┏━━

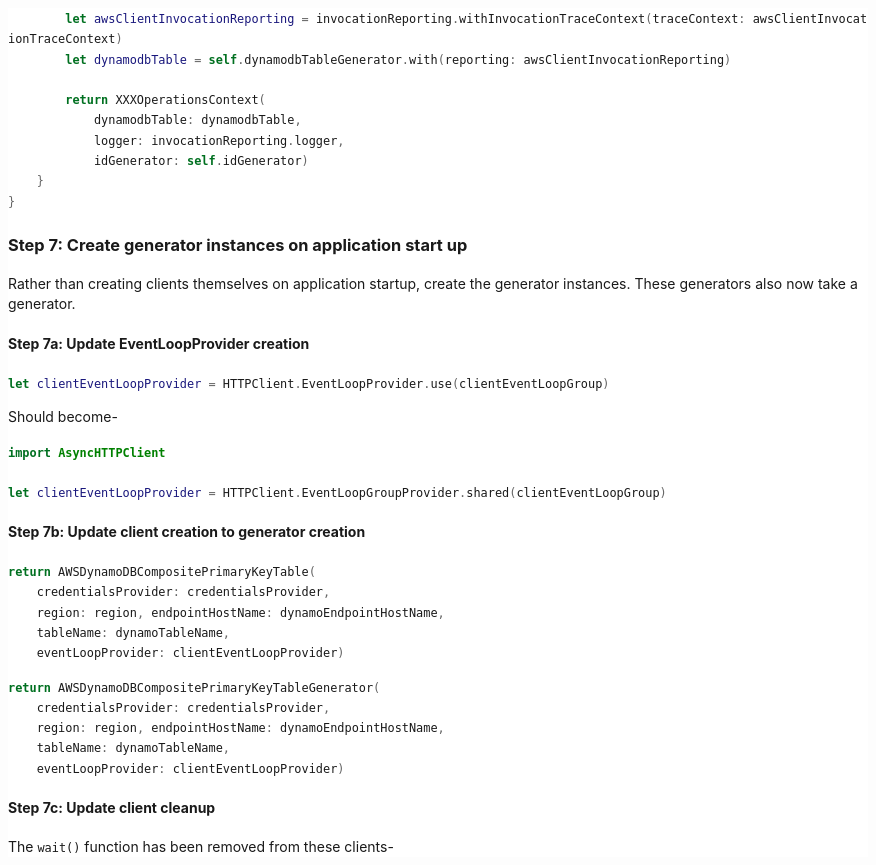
 ```swift
        let awsClientInvocationReporting = invocationReporting.withInvocationTraceContext(traceContext: awsClientInvocationTraceContext)
        let dynamodbTable = self.dynamodbTableGenerator.with(reporting: awsClientInvocationReporting)
        
        return XXXOperationsContext(
            dynamodbTable: dynamodbTable,
            logger: invocationReporting.logger,
            idGenerator: self.idGenerator)
    }
}
```

### Step 7: Create generator instances on application start up

Rather than creating clients themselves on application startup, create the generator instances. These generators also now take a generator.

#### Step 7a: Update EventLoopProvider creation


```swift
let clientEventLoopProvider = HTTPClient.EventLoopProvider.use(clientEventLoopGroup)
```

Should become-

```swift
import AsyncHTTPClient

let clientEventLoopProvider = HTTPClient.EventLoopGroupProvider.shared(clientEventLoopGroup)

```

#### Step 7b: Update client creation to generator creation

```swift
return AWSDynamoDBCompositePrimaryKeyTable(
    credentialsProvider: credentialsProvider,
    region: region, endpointHostName: dynamoEndpointHostName,
    tableName: dynamoTableName,
    eventLoopProvider: clientEventLoopProvider)
```

```swift
return AWSDynamoDBCompositePrimaryKeyTableGenerator(
    credentialsProvider: credentialsProvider,
    region: region, endpointHostName: dynamoEndpointHostName,
    tableName: dynamoTableName,
    eventLoopProvider: clientEventLoopProvider)
```

#### Step 7c: Update client cleanup

The `wait()` function has been removed from these clients-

┗━━

Task details: For each line above that includes the word "creation", make a copy of that line.

Result for this task:
#### Step 7a: Update EventLoopProvider creation
#### Step 7b: Update client creation to generator creation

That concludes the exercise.